If all possible combinations occur, there are infinitely many Earths with an infinite number of variations. You might think there could be an infinite number of identical Earths as well ... but Nature seems to tend to favor simple solutions, so I suspect that each identical variation occurs exactly once. You could imagine a sort of dimension-of-variations with each possible combination strung out along the dimension as a sort of standing wave. (It would of course not be anything like a single-measure dimension ... but again, something to return to later.)

You could imagine that dimension viewed over time as an enormous tree, with branchings each time an event or combination could vary. The tree is quite nearly infinite (or a near-infinite count of near-infinite numbers).

Or is it?

Does it really matter when an isotope decays a hundred light years away? Sometimes yes, but mostly not (a most overwhelming "mostly"). Perhaps that tree is more like a weave. Many past combinations lead to our present, so viewed over time the massive branching out of variations is matched by a massive branching in of past variants that make no difference to our present state or future.

You could view this as computation, where many different combinations of past-values could compute to the present-sum. In fact, when viewed as a computation, the size of an infinite universe - when filtered to all meaningful, unique combinations, suddenly becomes finite!
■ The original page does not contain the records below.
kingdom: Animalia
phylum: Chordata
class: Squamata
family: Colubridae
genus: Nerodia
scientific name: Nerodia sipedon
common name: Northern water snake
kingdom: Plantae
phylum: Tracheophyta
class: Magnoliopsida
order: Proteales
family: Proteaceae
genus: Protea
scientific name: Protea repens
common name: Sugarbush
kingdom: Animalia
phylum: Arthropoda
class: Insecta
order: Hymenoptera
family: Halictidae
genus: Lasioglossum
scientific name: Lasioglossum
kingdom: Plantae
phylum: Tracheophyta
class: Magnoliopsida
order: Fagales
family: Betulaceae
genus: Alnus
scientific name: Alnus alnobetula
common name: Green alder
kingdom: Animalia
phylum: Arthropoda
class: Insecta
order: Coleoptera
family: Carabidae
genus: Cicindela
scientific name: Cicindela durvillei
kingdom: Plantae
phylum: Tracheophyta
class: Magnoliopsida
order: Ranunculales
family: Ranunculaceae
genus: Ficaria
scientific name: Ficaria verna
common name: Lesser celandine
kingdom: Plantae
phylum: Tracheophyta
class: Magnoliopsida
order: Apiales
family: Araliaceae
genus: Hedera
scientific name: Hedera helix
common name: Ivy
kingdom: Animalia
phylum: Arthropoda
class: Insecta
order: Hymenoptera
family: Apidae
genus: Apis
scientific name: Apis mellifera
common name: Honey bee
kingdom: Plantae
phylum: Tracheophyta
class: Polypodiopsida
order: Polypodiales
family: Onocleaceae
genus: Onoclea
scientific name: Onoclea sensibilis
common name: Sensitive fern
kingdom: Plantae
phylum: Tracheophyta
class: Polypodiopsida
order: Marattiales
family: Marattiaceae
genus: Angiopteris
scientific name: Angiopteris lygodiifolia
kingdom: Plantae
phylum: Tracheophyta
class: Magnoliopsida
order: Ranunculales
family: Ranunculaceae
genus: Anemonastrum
So starting with the assumption of an infinite universe, you end up with the conclusion that the universe is finite. (Perhaps there is hope for the Big Bang Theory after all.)

Does the entire universe branch for each quantum variation? Seems a bit like overkill. If the variation makes no difference to our local sum, might they all exist in our "present"? The further away, the larger variations could be without effecting our local sum.

There is an outside chance we might already have proof. If an astronomer took two pictures at the extreme edge of the visible universe, and the pictures came out different, a good scientist would (quite reasonably!) assume a small error in the aim of the instrument. Those two differing pictures could be views into distinct distant "present" variants. Or perhaps the further out we look, the "fuzzier" images become, as we can see all "present" distant variants that do not change our local sum?

Looked at that way, the "weave" of variants might vary over the dimensions of space that we can perceive.

Of late I have been bothered by the question of granularity. It is easy to assume that a quark popping into existence a hundred light years away does not cause a local branch - but where exactly (a poor word in this context) does the fork occur? How much can the past variants differ, without changing the present sum?

I would prefer to believe the variants could only be very small, or very far away. But ... I could be wrong. Could the past variants be nearby and macroscopic?

When you and I remember a past event differently, and it makes no difference to our present, or to our future actions, could it be that we are both right? Discounting the unreliable nature of human memory, could it be that some portion of the time our memories of past events differ because we did each experience (slightly) differing events?

Lacking a test, this is no more than an entertaining speculation. But ... the question of granularity bugs me. A lot.

Not long after this notion had occurred to me, I started to notice that some of the music (played from the my collection stored on my iPod) sounded different than I remembered. Now I think it far more likely that this is due to a faulty bit in my memory, or the not-very-good sound system in my car, but ... what if my memory is right? Could it be that the proof is all around us, but we have gotten used to discarding those bits that did not fit into our metaphor-of-the-world to which we are accustomed?

There is of course no proof for any of this, so the above is just an entertaining speculation. But ... could it be true?